There was some question in the minds of the experts at Detroit as to the turning ability of Slo-Mo. It's my opinion that it takes less intestinal fortitude to throw such a multiple point suspension boat into a fast turn than to do it with a conventional hydro. I have made a good many turns in both types of boat in the past 23 years and those that were not completed were attempted in a conventional boat. Those impromptu baths I received led me to develop hulls with sponsons. The sponsoned boat's great width and large non-tripping areas both forward and aft tend to give you stability and speed on the turns. The driver can feel when it is about to upset and has time to avert a spill with a slight turn of the wheel.

No longer being a youngster, I'm more or less looking for comfort. My choice in designs gives me a much softer ride due to the film of air between the bottom and the water. Also the contact with the water—rough or smooth—is made by either or both sponsons which have a great amount of dihedral on their forward areas to part or knife through the rough stuff. Many of the people who have been given rides in the Slo-Mo remark that she rides easier than any runabout.

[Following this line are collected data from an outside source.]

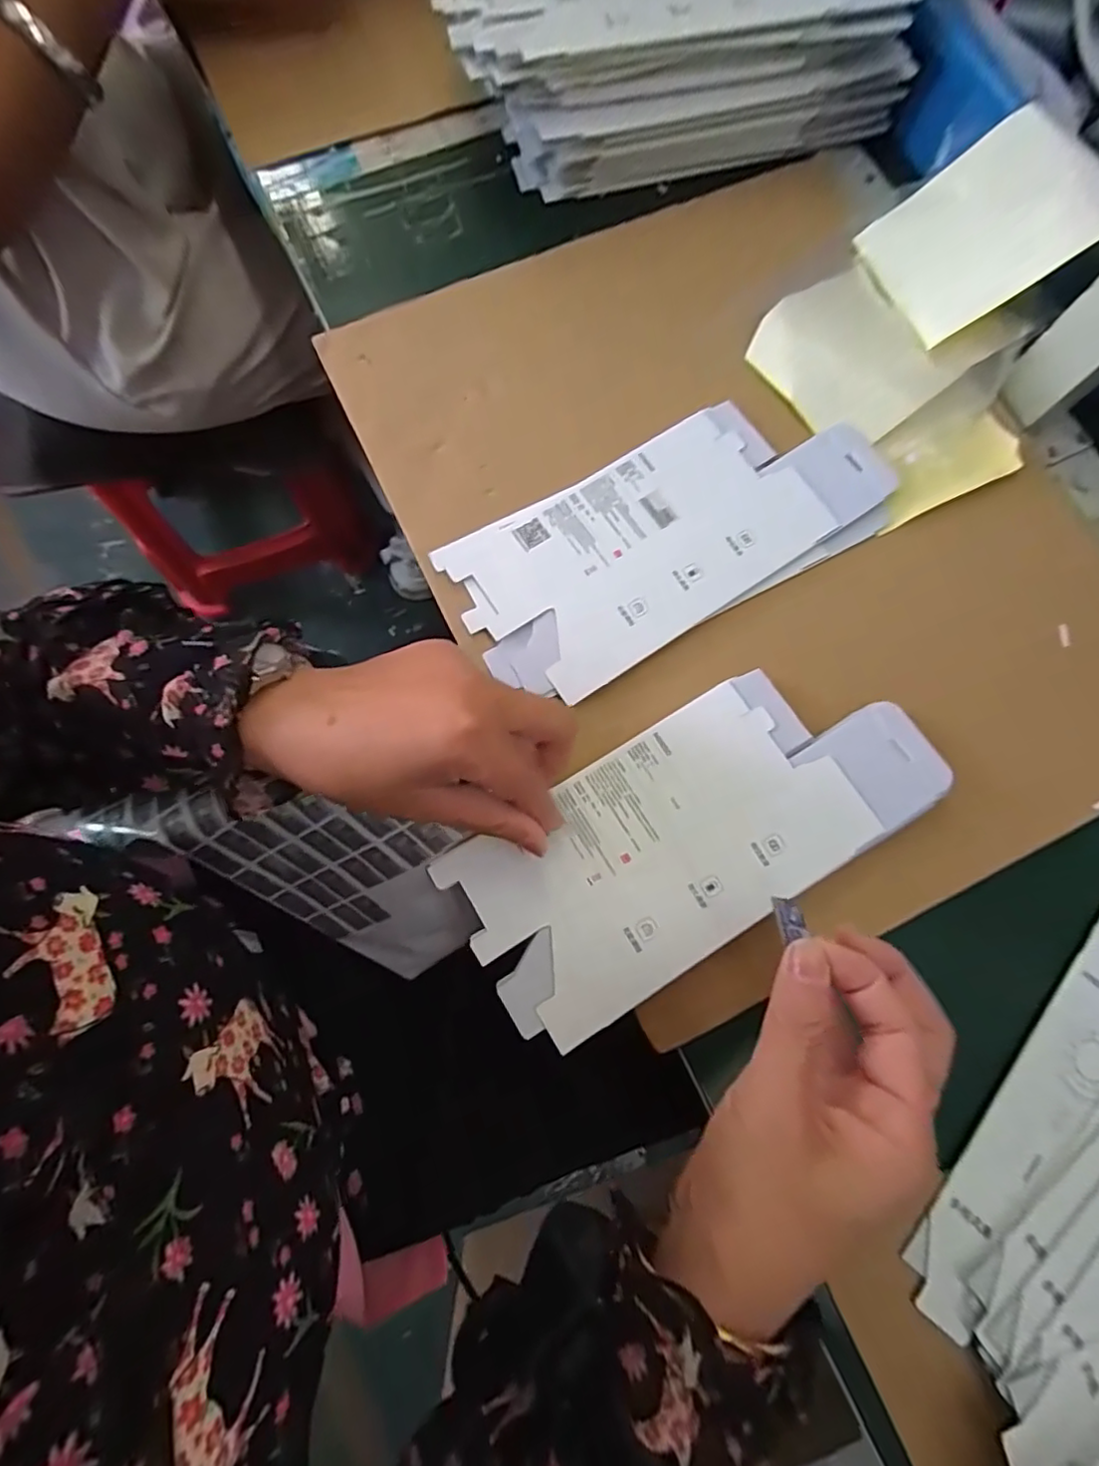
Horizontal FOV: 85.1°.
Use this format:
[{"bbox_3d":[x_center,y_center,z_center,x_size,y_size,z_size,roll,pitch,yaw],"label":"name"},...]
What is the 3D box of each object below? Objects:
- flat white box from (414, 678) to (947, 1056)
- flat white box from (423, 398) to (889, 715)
[{"bbox_3d":[0.083,0.054,0.335,0.269,0.007,0.121,-28,77,-7],"label":"flat white box"},{"bbox_3d":[0.080,-0.128,0.384,0.281,0.011,0.124,-30,77,-7],"label":"flat white box"}]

Slo-Mo-Shun IV is definitely not the result of a few lucky lines drawn in a single night. Nor was it the magic touch of a good builder that gave her the speed necessary to establish a world's straightaway record and to win races. That this touch did produce was a hull that was exceptionally light and extremely rugged.

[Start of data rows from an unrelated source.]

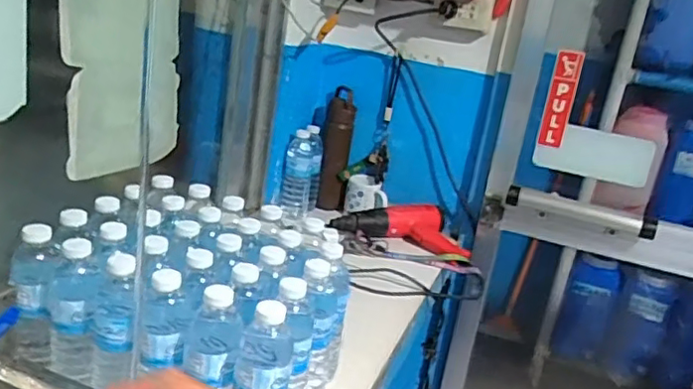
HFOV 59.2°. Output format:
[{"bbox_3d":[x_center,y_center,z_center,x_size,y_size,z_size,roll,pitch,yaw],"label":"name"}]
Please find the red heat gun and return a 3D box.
[{"bbox_3d":[0.115,0.070,1.352,0.292,0.073,0.139,8,19,-3],"label":"red heat gun"}]

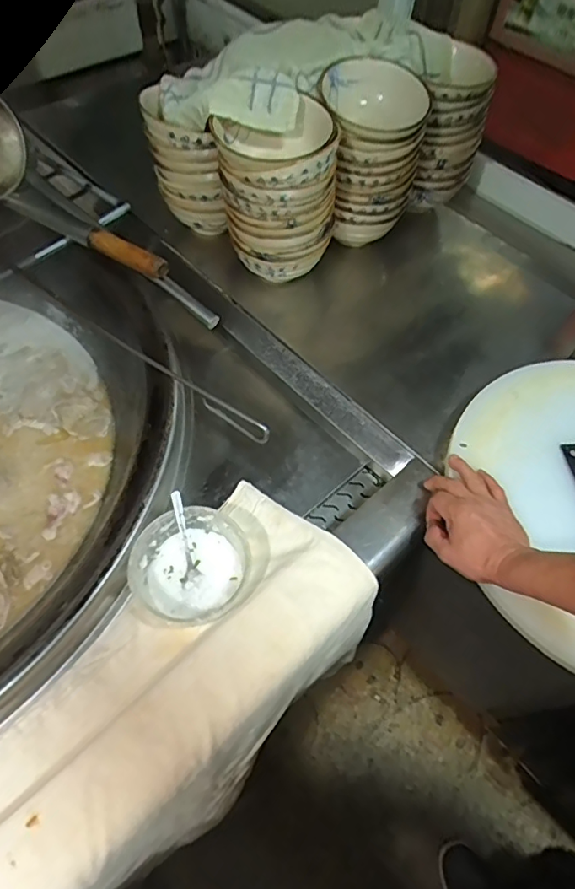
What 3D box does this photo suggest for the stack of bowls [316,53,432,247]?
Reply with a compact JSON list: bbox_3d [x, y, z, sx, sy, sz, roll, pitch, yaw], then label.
[{"bbox_3d":[0.132,-0.471,0.859,0.161,0.220,0.145,7,57,1],"label":"stack of bowls"}]

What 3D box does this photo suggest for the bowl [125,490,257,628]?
[{"bbox_3d":[-0.114,0.152,0.639,0.145,0.054,0.133,2,57,-3],"label":"bowl"}]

'The prototype of her speed-producing sponsons grew from the "outriggers" I built on to my conventional hydro in 1934 in an effort to eliminate clumping on a turn. Later that season I deepened and widened these projections so they could carry the weight of the boat, thereby lifting the bull out of the water's clinging drag. The increase in speed was startling.

I had built many conventional hydroplanes in previous years, yet my interest in this single step type of hull had always been weak as the only way to gain speed was to add more horsepower. Now, with the sponsoned hull, I had the secret of greater speed without increasing the horsepower. This became interesting.

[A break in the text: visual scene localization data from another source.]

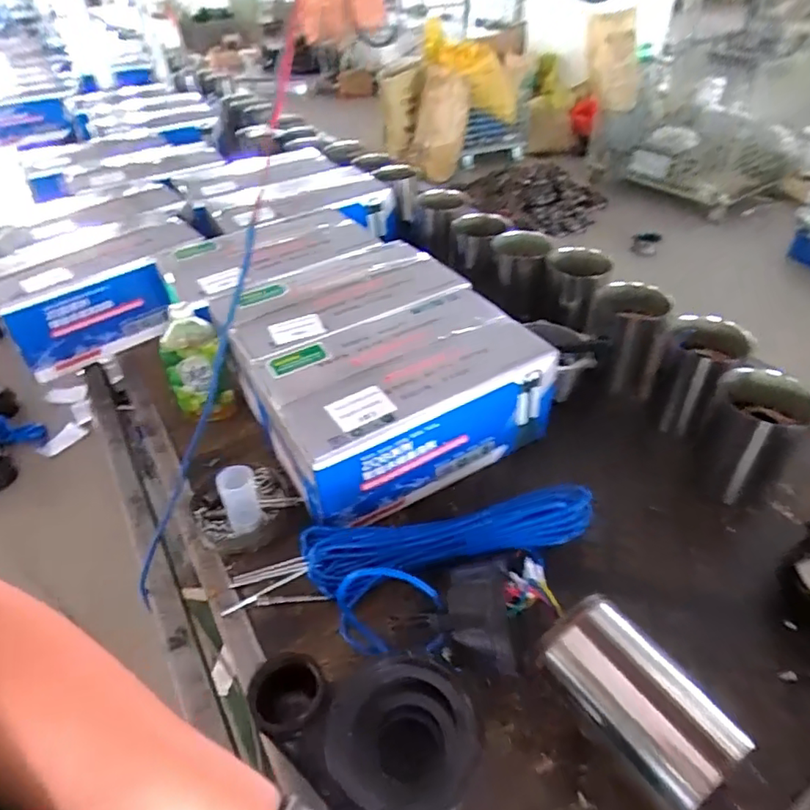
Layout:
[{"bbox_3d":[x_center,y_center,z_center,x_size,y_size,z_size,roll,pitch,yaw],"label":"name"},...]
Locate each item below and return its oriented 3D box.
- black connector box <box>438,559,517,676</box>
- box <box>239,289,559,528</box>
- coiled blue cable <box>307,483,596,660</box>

Every spare moment from then on was used in building and rebuilding racing hulls; experimenting with shaft angles, rudders, struts, steering ratios, fins and propellers, and with different lengths, widths, depths and angles of attack of sponsons. Trapping air under the boat that would support the weight of the entire boat, designing a spoiler to keep the nose down, and many more factors contributed to speed and stability. Every succeeding boat was more stable; faster on the straightaway, accelerating and around the turns.

This work commanded my whole interest—made me lie awake nights with a pad and pencil nearby to jot down notes and to sketch out a new idea so that I would have it the next day. There were no text books available to yield this information. Trial and error was the method; enter as many races as possible and see what change was needed next.

By 1940 I felt capable of drawing up a Gold Cupper. Being financially comparable to the proverbial "church mouse," I had to shelve this drawing until 1948 when I convinced Stan Sayres that I could produce a boat that would move rapidly and safely over the water.

Slo-Mo-Shun IV has but scratched the surface of the eventual speed a multiple point hydro is capable of attaining. On the other hand, it is apparent that the only solution in getting more speed from a conventional hydro is by adding horsepower as proven in recently built boats of this type.

The superiority of the multiple point hydro as a racing boat is proven by the records it has established in classes from the little 48 cubic inch jobs up to the unlimiteds. In the case of the latter, I am looking forward to a change in the rule book which will encourage development of super hulls without resort to brute horsepower. Should that come to pass, the multiple point suspension design would become even more universally appreciated than at present.